*Exercise details*
Find every line of the records that has "format" and return it.

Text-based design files
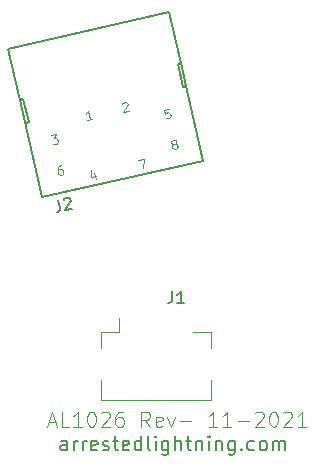
<source format=gto>
%TF.GenerationSoftware,KiCad,Pcbnew,5.1.12-84ad8e8a86~92~ubuntu20.04.1*%
%TF.CreationDate,2021-12-06T23:57:06-06:00*%
%TF.ProjectId,portboard_img4,706f7274-626f-4617-9264-5f696d67342e,rev?*%
%TF.SameCoordinates,Original*%
%TF.FileFunction,Legend,Top*%
%TF.FilePolarity,Positive*%
%FSLAX46Y46*%
G04 Gerber Fmt 4.6, Leading zero omitted, Abs format (unit mm)*
G04 Created by KiCad (PCBNEW 5.1.12-84ad8e8a86~92~ubuntu20.04.1) date 2021-12-06 23:57:06*
%MOMM*%
%LPD*%
G01*
G04 APERTURE LIST*
%ADD10C,0.150000*%
%ADD11C,0.125000*%
%ADD12C,0.127000*%
%ADD13C,0.120000*%
%ADD14C,0.065024*%
G04 APERTURE END LIST*
D10*
X102471071Y-99031357D02*
X102471071Y-98402785D01*
X102413928Y-98288500D01*
X102299642Y-98231357D01*
X102071071Y-98231357D01*
X101956785Y-98288500D01*
X102471071Y-98974214D02*
X102356785Y-99031357D01*
X102071071Y-99031357D01*
X101956785Y-98974214D01*
X101899642Y-98859928D01*
X101899642Y-98745642D01*
X101956785Y-98631357D01*
X102071071Y-98574214D01*
X102356785Y-98574214D01*
X102471071Y-98517071D01*
X103042500Y-99031357D02*
X103042500Y-98231357D01*
X103042500Y-98459928D02*
X103099642Y-98345642D01*
X103156785Y-98288500D01*
X103271071Y-98231357D01*
X103385357Y-98231357D01*
X103785357Y-99031357D02*
X103785357Y-98231357D01*
X103785357Y-98459928D02*
X103842500Y-98345642D01*
X103899642Y-98288500D01*
X104013928Y-98231357D01*
X104128214Y-98231357D01*
X104985357Y-98974214D02*
X104871071Y-99031357D01*
X104642500Y-99031357D01*
X104528214Y-98974214D01*
X104471071Y-98859928D01*
X104471071Y-98402785D01*
X104528214Y-98288500D01*
X104642500Y-98231357D01*
X104871071Y-98231357D01*
X104985357Y-98288500D01*
X105042500Y-98402785D01*
X105042500Y-98517071D01*
X104471071Y-98631357D01*
X105499642Y-98974214D02*
X105613928Y-99031357D01*
X105842500Y-99031357D01*
X105956785Y-98974214D01*
X106013928Y-98859928D01*
X106013928Y-98802785D01*
X105956785Y-98688500D01*
X105842500Y-98631357D01*
X105671071Y-98631357D01*
X105556785Y-98574214D01*
X105499642Y-98459928D01*
X105499642Y-98402785D01*
X105556785Y-98288500D01*
X105671071Y-98231357D01*
X105842500Y-98231357D01*
X105956785Y-98288500D01*
X106356785Y-98231357D02*
X106813928Y-98231357D01*
X106528214Y-97831357D02*
X106528214Y-98859928D01*
X106585357Y-98974214D01*
X106699642Y-99031357D01*
X106813928Y-99031357D01*
X107671071Y-98974214D02*
X107556785Y-99031357D01*
X107328214Y-99031357D01*
X107213928Y-98974214D01*
X107156785Y-98859928D01*
X107156785Y-98402785D01*
X107213928Y-98288500D01*
X107328214Y-98231357D01*
X107556785Y-98231357D01*
X107671071Y-98288500D01*
X107728214Y-98402785D01*
X107728214Y-98517071D01*
X107156785Y-98631357D01*
X108756785Y-99031357D02*
X108756785Y-97831357D01*
X108756785Y-98974214D02*
X108642500Y-99031357D01*
X108413928Y-99031357D01*
X108299642Y-98974214D01*
X108242500Y-98917071D01*
X108185357Y-98802785D01*
X108185357Y-98459928D01*
X108242500Y-98345642D01*
X108299642Y-98288500D01*
X108413928Y-98231357D01*
X108642500Y-98231357D01*
X108756785Y-98288500D01*
X109499642Y-99031357D02*
X109385357Y-98974214D01*
X109328214Y-98859928D01*
X109328214Y-97831357D01*
X109956785Y-99031357D02*
X109956785Y-98231357D01*
X109956785Y-97831357D02*
X109899642Y-97888500D01*
X109956785Y-97945642D01*
X110013928Y-97888500D01*
X109956785Y-97831357D01*
X109956785Y-97945642D01*
X111042500Y-98231357D02*
X111042500Y-99202785D01*
X110985357Y-99317071D01*
X110928214Y-99374214D01*
X110813928Y-99431357D01*
X110642500Y-99431357D01*
X110528214Y-99374214D01*
X111042500Y-98974214D02*
X110928214Y-99031357D01*
X110699642Y-99031357D01*
X110585357Y-98974214D01*
X110528214Y-98917071D01*
X110471071Y-98802785D01*
X110471071Y-98459928D01*
X110528214Y-98345642D01*
X110585357Y-98288500D01*
X110699642Y-98231357D01*
X110928214Y-98231357D01*
X111042500Y-98288500D01*
X111613928Y-99031357D02*
X111613928Y-97831357D01*
X112128214Y-99031357D02*
X112128214Y-98402785D01*
X112071071Y-98288500D01*
X111956785Y-98231357D01*
X111785357Y-98231357D01*
X111671071Y-98288500D01*
X111613928Y-98345642D01*
X112528214Y-98231357D02*
X112985357Y-98231357D01*
X112699642Y-97831357D02*
X112699642Y-98859928D01*
X112756785Y-98974214D01*
X112871071Y-99031357D01*
X112985357Y-99031357D01*
X113385357Y-98231357D02*
X113385357Y-99031357D01*
X113385357Y-98345642D02*
X113442500Y-98288500D01*
X113556785Y-98231357D01*
X113728214Y-98231357D01*
X113842500Y-98288500D01*
X113899642Y-98402785D01*
X113899642Y-99031357D01*
X114471071Y-99031357D02*
X114471071Y-98231357D01*
X114471071Y-97831357D02*
X114413928Y-97888500D01*
X114471071Y-97945642D01*
X114528214Y-97888500D01*
X114471071Y-97831357D01*
X114471071Y-97945642D01*
X115042500Y-98231357D02*
X115042500Y-99031357D01*
X115042500Y-98345642D02*
X115099642Y-98288500D01*
X115213928Y-98231357D01*
X115385357Y-98231357D01*
X115499642Y-98288500D01*
X115556785Y-98402785D01*
X115556785Y-99031357D01*
X116642500Y-98231357D02*
X116642500Y-99202785D01*
X116585357Y-99317071D01*
X116528214Y-99374214D01*
X116413928Y-99431357D01*
X116242500Y-99431357D01*
X116128214Y-99374214D01*
X116642500Y-98974214D02*
X116528214Y-99031357D01*
X116299642Y-99031357D01*
X116185357Y-98974214D01*
X116128214Y-98917071D01*
X116071071Y-98802785D01*
X116071071Y-98459928D01*
X116128214Y-98345642D01*
X116185357Y-98288500D01*
X116299642Y-98231357D01*
X116528214Y-98231357D01*
X116642500Y-98288500D01*
X117213928Y-98917071D02*
X117271071Y-98974214D01*
X117213928Y-99031357D01*
X117156785Y-98974214D01*
X117213928Y-98917071D01*
X117213928Y-99031357D01*
X118299642Y-98974214D02*
X118185357Y-99031357D01*
X117956785Y-99031357D01*
X117842500Y-98974214D01*
X117785357Y-98917071D01*
X117728214Y-98802785D01*
X117728214Y-98459928D01*
X117785357Y-98345642D01*
X117842500Y-98288500D01*
X117956785Y-98231357D01*
X118185357Y-98231357D01*
X118299642Y-98288500D01*
X118985357Y-99031357D02*
X118871071Y-98974214D01*
X118813928Y-98917071D01*
X118756785Y-98802785D01*
X118756785Y-98459928D01*
X118813928Y-98345642D01*
X118871071Y-98288500D01*
X118985357Y-98231357D01*
X119156785Y-98231357D01*
X119271071Y-98288500D01*
X119328214Y-98345642D01*
X119385357Y-98459928D01*
X119385357Y-98802785D01*
X119328214Y-98917071D01*
X119271071Y-98974214D01*
X119156785Y-99031357D01*
X118985357Y-99031357D01*
X119899642Y-99031357D02*
X119899642Y-98231357D01*
X119899642Y-98345642D02*
X119956785Y-98288500D01*
X120071071Y-98231357D01*
X120242500Y-98231357D01*
X120356785Y-98288500D01*
X120413928Y-98402785D01*
X120413928Y-99031357D01*
X120413928Y-98402785D02*
X120471071Y-98288500D01*
X120585357Y-98231357D01*
X120756785Y-98231357D01*
X120871071Y-98288500D01*
X120928214Y-98402785D01*
X120928214Y-99031357D01*
D11*
X100903345Y-96664833D02*
X101498583Y-96664833D01*
X100784297Y-97021976D02*
X101200964Y-95771976D01*
X101617630Y-97021976D01*
X102629535Y-97021976D02*
X102034297Y-97021976D01*
X102034297Y-95771976D01*
X103700964Y-97021976D02*
X102986678Y-97021976D01*
X103343821Y-97021976D02*
X103343821Y-95771976D01*
X103224773Y-95950547D01*
X103105726Y-96069595D01*
X102986678Y-96129119D01*
X104474773Y-95771976D02*
X104593821Y-95771976D01*
X104712869Y-95831500D01*
X104772392Y-95891023D01*
X104831916Y-96010071D01*
X104891440Y-96248166D01*
X104891440Y-96545785D01*
X104831916Y-96783880D01*
X104772392Y-96902928D01*
X104712869Y-96962452D01*
X104593821Y-97021976D01*
X104474773Y-97021976D01*
X104355726Y-96962452D01*
X104296202Y-96902928D01*
X104236678Y-96783880D01*
X104177154Y-96545785D01*
X104177154Y-96248166D01*
X104236678Y-96010071D01*
X104296202Y-95891023D01*
X104355726Y-95831500D01*
X104474773Y-95771976D01*
X105367630Y-95891023D02*
X105427154Y-95831500D01*
X105546202Y-95771976D01*
X105843821Y-95771976D01*
X105962869Y-95831500D01*
X106022392Y-95891023D01*
X106081916Y-96010071D01*
X106081916Y-96129119D01*
X106022392Y-96307690D01*
X105308107Y-97021976D01*
X106081916Y-97021976D01*
X107153345Y-95771976D02*
X106915250Y-95771976D01*
X106796202Y-95831500D01*
X106736678Y-95891023D01*
X106617630Y-96069595D01*
X106558107Y-96307690D01*
X106558107Y-96783880D01*
X106617630Y-96902928D01*
X106677154Y-96962452D01*
X106796202Y-97021976D01*
X107034297Y-97021976D01*
X107153345Y-96962452D01*
X107212869Y-96902928D01*
X107272392Y-96783880D01*
X107272392Y-96486261D01*
X107212869Y-96367214D01*
X107153345Y-96307690D01*
X107034297Y-96248166D01*
X106796202Y-96248166D01*
X106677154Y-96307690D01*
X106617630Y-96367214D01*
X106558107Y-96486261D01*
X109474773Y-97021976D02*
X109058107Y-96426738D01*
X108760488Y-97021976D02*
X108760488Y-95771976D01*
X109236678Y-95771976D01*
X109355726Y-95831500D01*
X109415250Y-95891023D01*
X109474773Y-96010071D01*
X109474773Y-96188642D01*
X109415250Y-96307690D01*
X109355726Y-96367214D01*
X109236678Y-96426738D01*
X108760488Y-96426738D01*
X110486678Y-96962452D02*
X110367630Y-97021976D01*
X110129535Y-97021976D01*
X110010488Y-96962452D01*
X109950964Y-96843404D01*
X109950964Y-96367214D01*
X110010488Y-96248166D01*
X110129535Y-96188642D01*
X110367630Y-96188642D01*
X110486678Y-96248166D01*
X110546202Y-96367214D01*
X110546202Y-96486261D01*
X109950964Y-96605309D01*
X110962869Y-96188642D02*
X111260488Y-97021976D01*
X111558107Y-96188642D01*
X112034297Y-96545785D02*
X112986678Y-96545785D01*
X115189059Y-97021976D02*
X114474773Y-97021976D01*
X114831916Y-97021976D02*
X114831916Y-95771976D01*
X114712869Y-95950547D01*
X114593821Y-96069595D01*
X114474773Y-96129119D01*
X116379535Y-97021976D02*
X115665250Y-97021976D01*
X116022392Y-97021976D02*
X116022392Y-95771976D01*
X115903345Y-95950547D01*
X115784297Y-96069595D01*
X115665250Y-96129119D01*
X116915250Y-96545785D02*
X117867630Y-96545785D01*
X118403345Y-95891023D02*
X118462869Y-95831500D01*
X118581916Y-95771976D01*
X118879535Y-95771976D01*
X118998583Y-95831500D01*
X119058107Y-95891023D01*
X119117630Y-96010071D01*
X119117630Y-96129119D01*
X119058107Y-96307690D01*
X118343821Y-97021976D01*
X119117630Y-97021976D01*
X119891440Y-95771976D02*
X120010488Y-95771976D01*
X120129535Y-95831500D01*
X120189059Y-95891023D01*
X120248583Y-96010071D01*
X120308107Y-96248166D01*
X120308107Y-96545785D01*
X120248583Y-96783880D01*
X120189059Y-96902928D01*
X120129535Y-96962452D01*
X120010488Y-97021976D01*
X119891440Y-97021976D01*
X119772392Y-96962452D01*
X119712869Y-96902928D01*
X119653345Y-96783880D01*
X119593821Y-96545785D01*
X119593821Y-96248166D01*
X119653345Y-96010071D01*
X119712869Y-95891023D01*
X119772392Y-95831500D01*
X119891440Y-95771976D01*
X120784297Y-95891023D02*
X120843821Y-95831500D01*
X120962869Y-95771976D01*
X121260488Y-95771976D01*
X121379535Y-95831500D01*
X121439059Y-95891023D01*
X121498583Y-96010071D01*
X121498583Y-96129119D01*
X121439059Y-96307690D01*
X120724773Y-97021976D01*
X121498583Y-97021976D01*
X122689059Y-97021976D02*
X121974773Y-97021976D01*
X122331916Y-97021976D02*
X122331916Y-95771976D01*
X122212869Y-95950547D01*
X122093821Y-96069595D01*
X121974773Y-96129119D01*
D12*
%TO.C,J2*%
X99200709Y-71262886D02*
X98956922Y-71318273D01*
X98757612Y-69312588D02*
X99200709Y-71262886D01*
X98465067Y-69379052D02*
X98757612Y-69312588D01*
X112267711Y-68294136D02*
X112560255Y-68227672D01*
X111824614Y-66343838D02*
X112267711Y-68294136D01*
X112117158Y-66277373D02*
X111824614Y-66343838D01*
X112117158Y-66277373D02*
X111131268Y-61937959D01*
X112560255Y-68227672D02*
X112117158Y-66277373D01*
X113989243Y-74517385D02*
X112560255Y-68227672D01*
X100337152Y-77619064D02*
X113989243Y-74517385D01*
X98465067Y-69379052D02*
X100337152Y-77619064D01*
X97479177Y-65039638D02*
X98465067Y-69379052D01*
X111131268Y-61937959D02*
X97479177Y-65039638D01*
D13*
%TO.C,J1*%
X106822000Y-88997000D02*
X105332000Y-88997000D01*
X105332000Y-88997000D02*
X105332000Y-90337000D01*
X113142000Y-88997000D02*
X114632000Y-88997000D01*
X114632000Y-88997000D02*
X114632000Y-90337000D01*
X105332000Y-93057000D02*
X105332000Y-94797000D01*
X105332000Y-94797000D02*
X114632000Y-94797000D01*
X114632000Y-94797000D02*
X114632000Y-93057000D01*
X106822000Y-88997000D02*
X106822000Y-87797000D01*
%TO.C,J2*%
D10*
X101719771Y-77834764D02*
X101878020Y-78531300D01*
X101863234Y-78681157D01*
X101791462Y-78795128D01*
X101662705Y-78873213D01*
X101569834Y-78894313D01*
X102158792Y-77832686D02*
X102194677Y-77775701D01*
X102276999Y-77708165D01*
X102509177Y-77655415D01*
X102612599Y-77680751D01*
X102669584Y-77716637D01*
X102737120Y-77798959D01*
X102758220Y-77891830D01*
X102743434Y-78041687D01*
X102312805Y-78725514D01*
X102916469Y-78588365D01*
D14*
X104581717Y-70976854D02*
X104151448Y-71074608D01*
X104366582Y-71025731D02*
X104195511Y-70272760D01*
X104148238Y-70396619D01*
X104092819Y-70484623D01*
X104029254Y-70536772D01*
X107117147Y-69684394D02*
X107144857Y-69640392D01*
X107208422Y-69588243D01*
X107387701Y-69547512D01*
X107467559Y-69567075D01*
X107511561Y-69594785D01*
X107563709Y-69658350D01*
X107580001Y-69730062D01*
X107568584Y-69845775D01*
X107236070Y-70373800D01*
X107702195Y-70267899D01*
X101082353Y-72378812D02*
X101548478Y-72272911D01*
X101362657Y-72616781D01*
X101470225Y-72592342D01*
X101550083Y-72611906D01*
X101594085Y-72639615D01*
X101646233Y-72703181D01*
X101686964Y-72882459D01*
X101667401Y-72962317D01*
X101639691Y-73006319D01*
X101576126Y-73058467D01*
X101360991Y-73107345D01*
X101281133Y-73087782D01*
X101237131Y-73060072D01*
X111048608Y-70114534D02*
X110690050Y-70195997D01*
X110735657Y-70562701D01*
X110763367Y-70518699D01*
X110826932Y-70466551D01*
X111006211Y-70425819D01*
X111086069Y-70445383D01*
X111130071Y-70473092D01*
X111182219Y-70536658D01*
X111222950Y-70715936D01*
X111203387Y-70795794D01*
X111175677Y-70839796D01*
X111112112Y-70891944D01*
X110932833Y-70932676D01*
X110852975Y-70913112D01*
X110808973Y-70885403D01*
X101943792Y-74918064D02*
X101800369Y-74950649D01*
X101736804Y-75002797D01*
X101709094Y-75046799D01*
X101661822Y-75170659D01*
X101658551Y-75322228D01*
X101723721Y-75609074D01*
X101775869Y-75672640D01*
X101819871Y-75700349D01*
X101899729Y-75719912D01*
X102043152Y-75687327D01*
X102106717Y-75635179D01*
X102134427Y-75591177D01*
X102153990Y-75511319D01*
X102113259Y-75332041D01*
X102061111Y-75268475D01*
X102017109Y-75240766D01*
X101937251Y-75221202D01*
X101793828Y-75253787D01*
X101730262Y-75305936D01*
X101702553Y-75349938D01*
X101682989Y-75429795D01*
X111461804Y-73094984D02*
X111381946Y-73075421D01*
X111337944Y-73047711D01*
X111285796Y-72984146D01*
X111277650Y-72948290D01*
X111297213Y-72868432D01*
X111324922Y-72824430D01*
X111388488Y-72772282D01*
X111531911Y-72739697D01*
X111611769Y-72759260D01*
X111655771Y-72786970D01*
X111707919Y-72850535D01*
X111716065Y-72886391D01*
X111696502Y-72966249D01*
X111668792Y-73010251D01*
X111605227Y-73062399D01*
X111461804Y-73094984D01*
X111398239Y-73147132D01*
X111370529Y-73191134D01*
X111350966Y-73270992D01*
X111383551Y-73414415D01*
X111435699Y-73477981D01*
X111479701Y-73505690D01*
X111559559Y-73525253D01*
X111702982Y-73492668D01*
X111766547Y-73440520D01*
X111794257Y-73396518D01*
X111813820Y-73316660D01*
X111781235Y-73173237D01*
X111729087Y-73109672D01*
X111685085Y-73081962D01*
X111605227Y-73062399D01*
X111461804Y-73094984D02*
X111381946Y-73075421D01*
X111337944Y-73047711D01*
X111285796Y-72984146D01*
X111277650Y-72948290D01*
X111297213Y-72868432D01*
X111324922Y-72824430D01*
X111388488Y-72772282D01*
X111531911Y-72739697D01*
X111611769Y-72759260D01*
X111655771Y-72786970D01*
X111707919Y-72850535D01*
X111716065Y-72886391D01*
X111696502Y-72966249D01*
X111668792Y-73010251D01*
X111605227Y-73062399D01*
X111461804Y-73094984D01*
X111398239Y-73147132D01*
X111370529Y-73191134D01*
X111350966Y-73270992D01*
X111383551Y-73414415D01*
X111435699Y-73477981D01*
X111479701Y-73505690D01*
X111559559Y-73525253D01*
X111702982Y-73492668D01*
X111766547Y-73440520D01*
X111794257Y-73396518D01*
X111813820Y-73316660D01*
X111781235Y-73173237D01*
X111729087Y-73109672D01*
X111685085Y-73081962D01*
X111605227Y-73062399D01*
X101082353Y-72378812D02*
X101548478Y-72272911D01*
X101362657Y-72616781D01*
X101470225Y-72592342D01*
X101550083Y-72611906D01*
X101594085Y-72639615D01*
X101646233Y-72703181D01*
X101686964Y-72882459D01*
X101667401Y-72962317D01*
X101639691Y-73006319D01*
X101576126Y-73058467D01*
X101360991Y-73107345D01*
X101281133Y-73087782D01*
X101237131Y-73060072D01*
X104581717Y-70976854D02*
X104151448Y-71074608D01*
X104366582Y-71025731D02*
X104195511Y-70272760D01*
X104148238Y-70396619D01*
X104092819Y-70484623D01*
X104029254Y-70536772D01*
X101943792Y-74918064D02*
X101800369Y-74950649D01*
X101736804Y-75002797D01*
X101709094Y-75046799D01*
X101661822Y-75170659D01*
X101658551Y-75322228D01*
X101723721Y-75609074D01*
X101775869Y-75672640D01*
X101819871Y-75700349D01*
X101899729Y-75719912D01*
X102043152Y-75687327D01*
X102106717Y-75635179D01*
X102134427Y-75591177D01*
X102153990Y-75511319D01*
X102113259Y-75332041D01*
X102061111Y-75268475D01*
X102017109Y-75240766D01*
X101937251Y-75221202D01*
X101793828Y-75253787D01*
X101730262Y-75305936D01*
X101702553Y-75349938D01*
X101682989Y-75429795D01*
X111048608Y-70114534D02*
X110690050Y-70195997D01*
X110735657Y-70562701D01*
X110763367Y-70518699D01*
X110826932Y-70466551D01*
X111006211Y-70425819D01*
X111086069Y-70445383D01*
X111130071Y-70473092D01*
X111182219Y-70536658D01*
X111222950Y-70715936D01*
X111203387Y-70795794D01*
X111175677Y-70839796D01*
X111112112Y-70891944D01*
X110932833Y-70932676D01*
X110852975Y-70913112D01*
X110808973Y-70885403D01*
X107117147Y-69684394D02*
X107144857Y-69640392D01*
X107208422Y-69588243D01*
X107387701Y-69547512D01*
X107467559Y-69567075D01*
X107511561Y-69594785D01*
X107563709Y-69658350D01*
X107580001Y-69730062D01*
X107568584Y-69845775D01*
X107236070Y-70373800D01*
X107702195Y-70267899D01*
X108505309Y-74452807D02*
X109007290Y-74338760D01*
X108855659Y-75165047D01*
X108505309Y-74452807D02*
X109007290Y-74338760D01*
X108855659Y-75165047D01*
X104757753Y-75568177D02*
X104871800Y-76070158D01*
X104513304Y-75322062D02*
X104456219Y-75900630D01*
X104922344Y-75794729D01*
X104757753Y-75568177D02*
X104871800Y-76070158D01*
X104513304Y-75322062D02*
X104456219Y-75900630D01*
X104922344Y-75794729D01*
%TO.C,J1*%
D10*
X111363166Y-85558380D02*
X111363166Y-86272666D01*
X111315547Y-86415523D01*
X111220309Y-86510761D01*
X111077452Y-86558380D01*
X110982214Y-86558380D01*
X112363166Y-86558380D02*
X111791738Y-86558380D01*
X112077452Y-86558380D02*
X112077452Y-85558380D01*
X111982214Y-85701238D01*
X111886976Y-85796476D01*
X111791738Y-85844095D01*
%TD*%
M02*

</source>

*Task output*
<source format=gto>
G04 Gerber Fmt 4.6, Leading zero omitted, Abs format (unit mm)*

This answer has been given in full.